The arrangements for the meeting called for André to join Arnold on the west shore of the Hudson River, south of the American lines. Arnold, though, had to rely on unsuspecting dupes to arrange transportation for him. Cleverly, he accounted for his strange nighttime meeting by telling the men a half-truth. He admitted that he was going to confer with a British agent, but reversed his and André’s true roles, explaining that the man he was going to meet was a British traitor, who would give him valuable intelligence. If Arnold deliberately picked dull-witted men to accompany him, who were not likely to become suspicious, he outsmarted himself, because when the time came to go downriver to meet André, the boat he had requested was not ready. Delay piled upon delay and by the time Arnold found a boat and two men whom he was able to talk into rowing him down the Hudson, André had been waiting for hours.

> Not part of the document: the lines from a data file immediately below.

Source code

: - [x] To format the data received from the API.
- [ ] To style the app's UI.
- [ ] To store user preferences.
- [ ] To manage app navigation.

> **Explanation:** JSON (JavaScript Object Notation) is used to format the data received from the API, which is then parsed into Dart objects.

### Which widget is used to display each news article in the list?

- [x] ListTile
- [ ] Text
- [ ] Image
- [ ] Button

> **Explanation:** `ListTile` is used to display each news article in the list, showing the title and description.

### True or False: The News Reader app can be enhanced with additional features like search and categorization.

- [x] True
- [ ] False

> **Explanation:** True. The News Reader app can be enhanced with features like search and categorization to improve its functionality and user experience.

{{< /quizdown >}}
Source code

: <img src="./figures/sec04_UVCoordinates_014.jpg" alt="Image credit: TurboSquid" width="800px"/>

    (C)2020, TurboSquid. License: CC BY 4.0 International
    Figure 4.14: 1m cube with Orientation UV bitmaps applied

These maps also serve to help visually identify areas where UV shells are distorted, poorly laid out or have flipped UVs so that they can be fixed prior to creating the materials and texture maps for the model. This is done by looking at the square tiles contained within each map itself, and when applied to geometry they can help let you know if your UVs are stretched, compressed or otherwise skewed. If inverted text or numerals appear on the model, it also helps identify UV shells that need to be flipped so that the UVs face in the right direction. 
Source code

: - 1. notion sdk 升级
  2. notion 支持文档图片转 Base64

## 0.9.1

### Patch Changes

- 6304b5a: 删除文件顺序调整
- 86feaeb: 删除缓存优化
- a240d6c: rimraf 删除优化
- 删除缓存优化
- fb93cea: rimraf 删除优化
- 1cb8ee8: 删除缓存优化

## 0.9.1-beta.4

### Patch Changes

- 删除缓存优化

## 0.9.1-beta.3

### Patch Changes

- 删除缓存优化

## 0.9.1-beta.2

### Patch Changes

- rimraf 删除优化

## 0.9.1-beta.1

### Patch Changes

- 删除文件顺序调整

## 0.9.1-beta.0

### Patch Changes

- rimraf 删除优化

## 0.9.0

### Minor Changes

The two men conferred out of earshot until dawn, when André learned to his horror that Arnold’s boatmen, fed up with skulking around all night, refused to row him back to a British ship waiting in the river. André had no choice but to spend the day behind American lines in the house of an Arnold confidant named Smith, and then try to reach the British lines the following evening. André’s predicament went from bad to worse. Smith insisted that he remove his uniform, and dressed him in civilian clothes in an effort to smuggle him back across the lines. André also hid messages from Arnold to General Clinton in his sock, thereby doing all three things that Clinton had expressly warned him would be cause for a charge of spying should he be caught.

The next night, Smith, a double agent known to both sides, escorted André towards safety, successfully getting him past several checkpoints. Apparently feeling that the danger was past, Smith then left André to finish the journey on his own. André continued on to within sight of the British lines, when three American deserters captured him and discovered the plot.

When news of Arnold’s treason spread, the one-time hero immediately became the most despised man in America. Even the British, who stood to benefit greatly from his defection, privately heaped scorn upon him for behaving so treacherously. In contrast, André seemed to draw sympathy from friends and enemies alike. ‘There was, in truth, no way of saving him,’ wrote George Washington’s aide, Alexander Hamilton. ‘Arnold or he must have been the victim, and Arnold was out of our power.’ Arnold was, in fact, safe in British-occupied New York, having fled West Point before anyone had realized his role in André’s mission.

Washington had the spy under lock and key, but he really wanted the traitor, so he pressed Clinton to agree to a trade: ‘Major André’s character and situation seem to demand this of your justice and friendship. Arnold appears to have been the guilty author of the mischief and ought more properly to be the victim.’ Probably everyone involved, except the Arnolds themselves, would privately have been pleased to make the exchange. But Clinton had guaranteed Arnold’s safety, and was honour bound to keep his word.